# Problem with spanish - english dictionary



## Cabeza tuna

Mike:
I search any word in the spanish - english dictionary and this happend:
No translation found for 'translation.asp'.
Look for a definition in the monolingual English dictionary.
Did you want to translate 'translation.asp' from Italian *to* English?​The dictionary change to english - italian and that message apears, is my a problem of my browser or is a problem of the page? this happend with any word.
Thanks in advance.


----------



## Chaska Ñawi

I just plugged several words into different dictionaries, and the page comes up as usual.  Interesting.


----------



## Cabeza tuna

At begining I was using the "Tab" key to select the dictionary and I think than that was the problem so I change the word and I select the dictionary with my mouse and the problem is still there.
I am trying the dictionarys and some of they work fine for example I search head in the English - Italian dictionary and works, but search testa in the italian - english dictionary give me the same mistake.


----------



## Cabeza tuna

Ok is officially mi problem I try in my workmate computer (60 cms away) and it works, so what can I do? do you know were is the problem? Please help.


----------



## coricane

I am having exactly the same problem, I haven't tried multiple dictionaries, but definitely with the French/English dictionary. In case it matters, I am using Firefox on a Linux operating system.


----------



## Cabeza tuna

coricane said:


> I am having exactly the same problem, I haven't tried multiple dictionaries, but definitely with the French/English dictionary. In case it matters, I am using Firefox on a Linux operating system.


 
So I am not the only one? If it help you I am using IE and Windows XP


----------



## TimLA

I had the same problem yesterday and the 'translation.asp' kept popping up.

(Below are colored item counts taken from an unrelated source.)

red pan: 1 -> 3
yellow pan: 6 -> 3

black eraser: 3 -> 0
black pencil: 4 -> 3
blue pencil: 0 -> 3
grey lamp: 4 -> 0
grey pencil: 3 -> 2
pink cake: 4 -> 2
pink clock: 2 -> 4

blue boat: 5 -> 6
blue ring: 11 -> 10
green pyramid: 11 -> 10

I'm not having the problem today...maybe it was just a demon in the server that has now been exorcised.

When in doubt, log out of WRF, reboot your machine, and log back in.


----------



## Cabeza tuna

TimLA said:


> I had the same problem yesterday and the 'translation.asp' kept popping up.
> 
> I'm not having the problem today...maybe it was just a demon in the server that has now been exorcised.
> 
> When in doubt, log out of WRF, reboot your machine, and log back in.


 
I cant do that this machina can be turn off, my boss will kill me if I do that.


----------



## TimLA

Cabeza tuna said:


> I cant do that this machina can be turn off, my boss will kill me if I do that.


 
Then just log off WRF
Clear your internet buffer (tools/internet options/delete browsing history)
Then log back on to WRF


----------



## Cabeza tuna

TimLA said:


> Then just log off WRF
> Clear your internet buffer (tools/internet options/delete browsing history)
> Then log back on to WRF


 
It works!!!! 
Thanks, really!!!
But any idea about why is this happening?


----------



## mkellogg

Cabeza tuna said:


> But any idea about why is this happening?


I think I messed something up on the server while trying to fix something for the French dictionary.  It was only on one of the servers, so not everybody would see problem.  In the future, please write me through the Contact Us link or get a moderator to send me a text message, especially for dictionary errors!

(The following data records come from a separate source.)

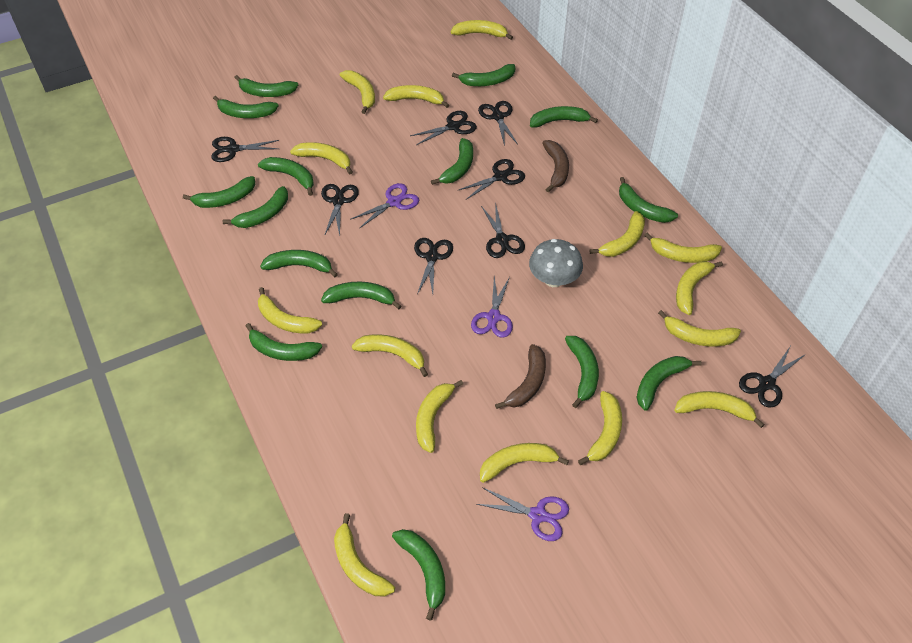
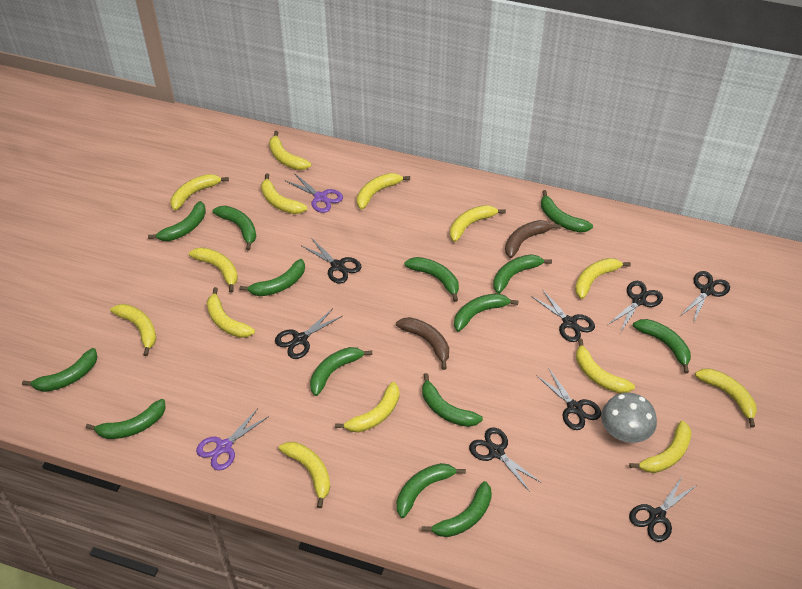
green banana: 15 -> 14
purple scissors: 3 -> 2
yellow banana: 15 -> 14

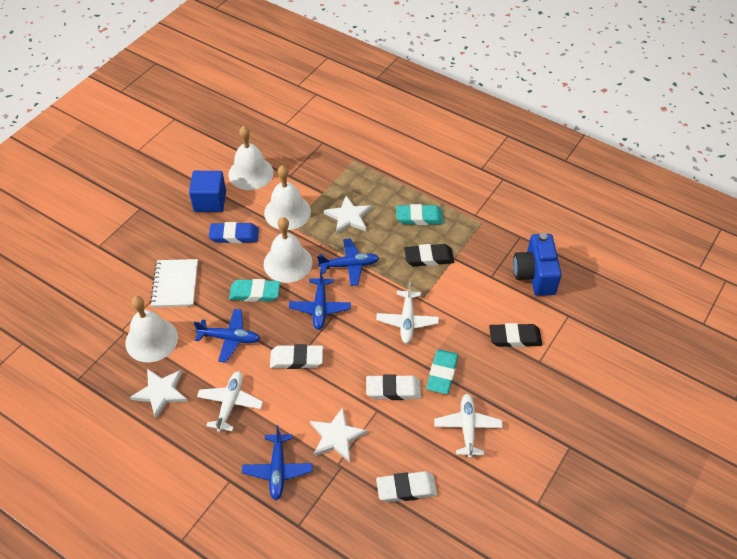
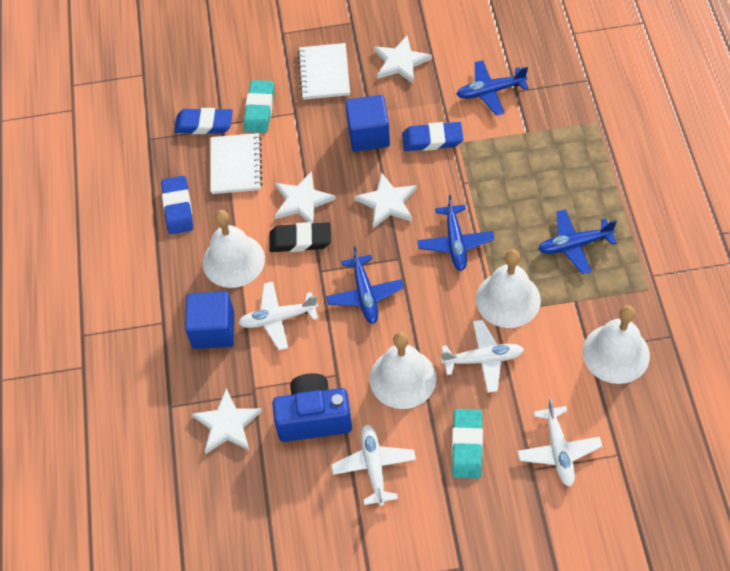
black eraser: 2 -> 1
blue cube: 1 -> 2
blue eraser: 1 -> 3
turquoise eraser: 3 -> 2
white eraser: 3 -> 0
white notebook: 1 -> 2
white plane: 3 -> 4
white star: 3 -> 4

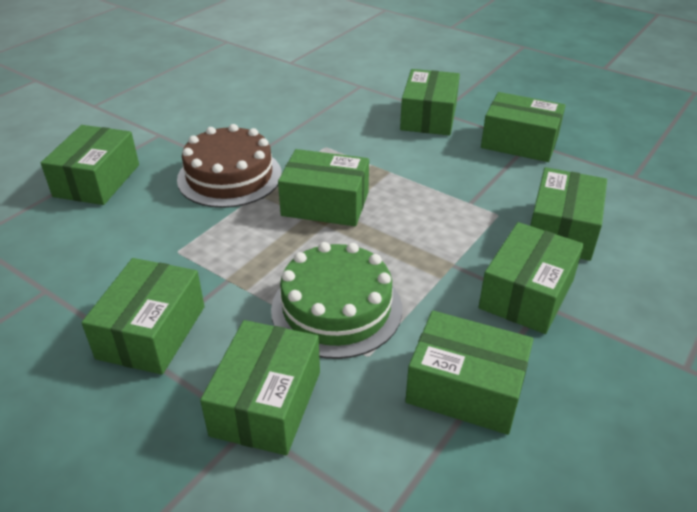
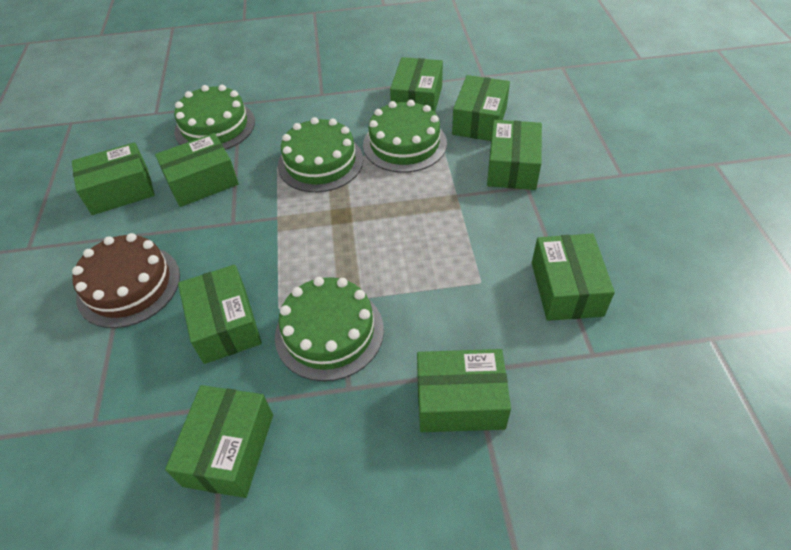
green cake: 1 -> 4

Also, CT, I think you might have JavaScript turned off on your computer.

Thanks,
Mike


----------



## Cabeza tuna

Ok thnk at the beggin in doing that but I make this forum too see if I was the only one. Thanks Mike.
There is anyway to know that? Is the computer than I have here in my job ans my internet explorer options (and most of the computer settings) are blocked so I can change or see anything even more wordreference is the only webpage than I can use, so is very hard.


----------